What you need to do
Since only the text is wanted, print every entry below exactly and omit the images.
──────── Information supplied
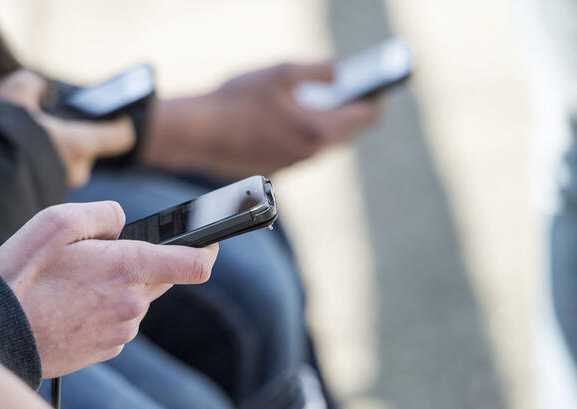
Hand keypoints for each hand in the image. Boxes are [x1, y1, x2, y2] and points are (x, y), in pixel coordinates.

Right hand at [0, 69, 134, 187]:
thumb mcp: (14, 93)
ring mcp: (60, 188)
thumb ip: (33, 85)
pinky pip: (47, 179)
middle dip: (72, 139)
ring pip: (65, 166)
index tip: (113, 118)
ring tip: (25, 141)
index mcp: (79, 144)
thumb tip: (39, 88)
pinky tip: (14, 157)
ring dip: (52, 154)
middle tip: (48, 126)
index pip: (120, 137)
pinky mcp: (42, 199)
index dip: (118, 125)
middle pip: (87, 151)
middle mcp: (76, 170)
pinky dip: (37, 168)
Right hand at [0, 201, 218, 377]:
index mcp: (128, 268)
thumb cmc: (22, 276)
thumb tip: (123, 224)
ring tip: (68, 287)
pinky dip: (100, 312)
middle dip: (138, 264)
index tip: (209, 241)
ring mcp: (122, 331)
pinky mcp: (108, 350)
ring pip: (134, 300)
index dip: (207, 249)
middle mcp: (134, 303)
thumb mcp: (56, 223)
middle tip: (96, 258)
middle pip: (159, 278)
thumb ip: (102, 214)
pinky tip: (67, 309)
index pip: (195, 264)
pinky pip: (117, 322)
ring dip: (114, 289)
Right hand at [141, 62, 380, 177]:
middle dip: (351, 113)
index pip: (364, 118)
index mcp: (317, 130)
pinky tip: (295, 119)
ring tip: (327, 104)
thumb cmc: (237, 100)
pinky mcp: (274, 171)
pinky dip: (304, 136)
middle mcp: (309, 154)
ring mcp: (291, 165)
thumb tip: (340, 71)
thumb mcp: (281, 72)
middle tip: (356, 93)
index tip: (379, 89)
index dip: (374, 100)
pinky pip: (300, 152)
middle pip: (345, 134)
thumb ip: (318, 70)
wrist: (198, 133)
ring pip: (322, 145)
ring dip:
────────────────
Your response
Hand keypoints for each hand in the image. Boxes are [x1, y1, x2, y2] and points are (x, y), in pixel coordinates.

Right hand at [0, 69, 134, 187]:
thumb mcp: (14, 93)
ring mcp: (60, 188)
thumb ip: (33, 85)
pinky pip: (47, 179)
middle dip: (72, 139)
ring pip: (65, 166)
index tip: (113, 118)
ring tip: (25, 141)
index mcp: (79, 144)
thumb tip: (39, 88)
pinky tip: (14, 157)
ring dip: (52, 154)
middle tip: (48, 126)
index pip: (120, 137)
pinky mcp: (42, 199)
index dip: (118, 125)
middle pip: (87, 151)
middle mcp: (76, 170)
pinky dip: (37, 168)
Right hand at [0, 201, 218, 377]:
index mcp: (128, 268)
thumb cmc: (22, 276)
thumb tip: (123, 224)
ring tip: (68, 287)
pinky dip: (100, 312)
middle dip: (138, 264)
index tip: (209, 241)
ring mcp: (122, 331)
pinky mcp: (108, 350)
ring pip: (134, 300)
index dip: (207, 249)
middle mcp: (134, 303)
thumb mcp: (56, 223)
middle tip: (96, 258)
middle pip: (159, 278)
thumb ip: (102, 214)
pinky tip: (67, 309)
index pip: (195, 264)
pinky pip: (117, 322)
ring dip: (114, 289)
Right hand at [141, 62, 380, 177]:
middle dip: (351, 113)
index pip: (364, 118)
index mcp: (317, 130)
pinky tip: (295, 119)
ring tip: (327, 104)
thumb cmc: (237, 100)
pinky mcp: (274, 171)
pinky dip: (304, 136)
middle mcp: (309, 154)
ring mcp: (291, 165)
thumb tip: (340, 71)
thumb mcp: (281, 72)
middle tip: (356, 93)
index tip: (379, 89)
index dip: (374, 100)
pinky pip: (300, 152)
middle pip: (345, 134)
thumb ip: (318, 70)
wrist: (198, 133)
ring pip: (322, 145)
ring dip:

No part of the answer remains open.